Last Saturday, Sept. 9, we woke up to a harsh cloud storm which is the norm during these “ber” months. There was the agony of wanting the warmth of my bed as I snuggled under my blanket. Then again, I am confronted with the scheduled plan for the day; I wanted to attend a youth summit with one of my best friends. The indecisiveness started with choosing to stay warm inside or go out armored with flimsy umbrellas. In the end, we chose the latter and I was so glad that we did.
Award-winning journalist Howie Severino was the highlight of the event, at least this was true for Communication graduates like us. Merely being in the same room with him was magical.
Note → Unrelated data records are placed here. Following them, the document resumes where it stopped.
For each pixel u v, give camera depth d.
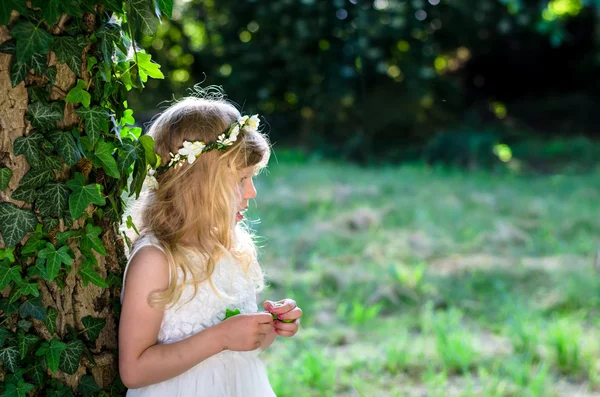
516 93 16.91
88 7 1.70
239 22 13.57
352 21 12.25
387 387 4.04
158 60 13.88
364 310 5.32
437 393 3.87
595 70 16.47
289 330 1.91
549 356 4.36
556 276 5.89
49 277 1.74
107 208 1.87
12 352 1.75
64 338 1.83
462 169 11.75
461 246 6.97
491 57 16.41
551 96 16.73
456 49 15.15
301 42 12.80
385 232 7.36
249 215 7.86
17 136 1.69
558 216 8.02
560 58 16.53
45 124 1.70
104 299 1.90
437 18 13.95
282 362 4.27
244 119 1.94
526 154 13.32
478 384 4.04
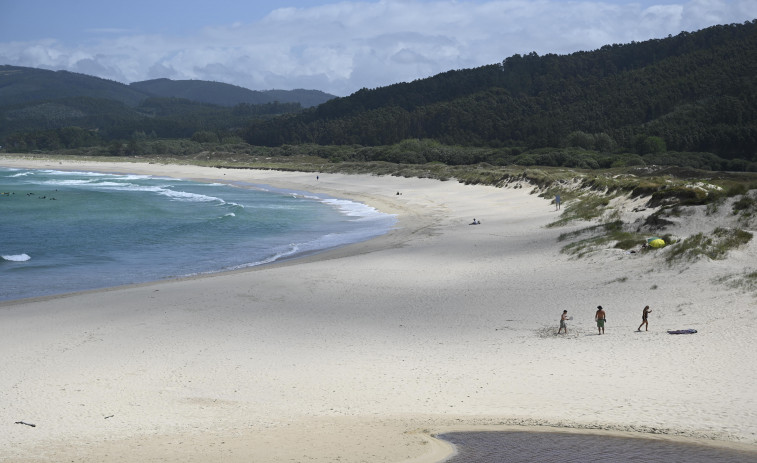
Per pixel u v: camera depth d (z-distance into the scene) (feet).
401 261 114.83
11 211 205.77
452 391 51.24
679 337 61.11
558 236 125.70
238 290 93.81
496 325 72.64
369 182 318.45
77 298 91.04
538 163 383.65
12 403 50.11
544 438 39.47
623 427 41.16
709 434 39.22
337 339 69.00
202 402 50.01
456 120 586.04
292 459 36.52
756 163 347.36
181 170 459.73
Sir Howie in the flesh makes our hearts giddy. While he was having his ted-talk moment, we kept shouting “Awww!” followed by resounding claps. My friend called it a “fangirling moment”, to which I definitely agree.
He was scanning the crowd and analyzing his audience as a way to connect. He started by talking about trendy slangs and the differences between each generation. Of course, my fellow Gen Zs at the venue admired how this Martial Law baby was able to create an open and safe engagement by sharing his life’s peaks and valleys. We were automatically exchanging approval looks with my friend in between climactic points.
Among his sagacity, he focused on the idea of knowing the “sweet red spot”. It was a Venn diagram with four overlapping circles. One circle represents the words “You love it” with intersecting nouns “passion and mission”. Another circle encloses the words “The world needs it” sharing the words “mission and vocation”.
The next circle represents “You are paid for” with overlapping words “profession and vocation”. Finally, the other circle read “You are great with it” with intersecting phrases “profession and passion”. All of the four circles coincided in harmony with “the sweet red spot” which simply means one’s purpose in life. Sir Howie, in between his points, said these phrases were clichés. And I thought to myself that they are indeed clichés because they work and Sir Howie was a living proof.
We finished the event and did not lose the chance to take photos with Sir Howie. With the photo, I am reminded of his other point: “Will you be the selfie generation or will you become the greatest generation and turn your camera to the bigger world?”
The cold and foggy Baguio found warmth in a warm-hearted journalist’s talk on that Saturday. I and my friend chose to be part of it as we share the same warmth in what really matters in life.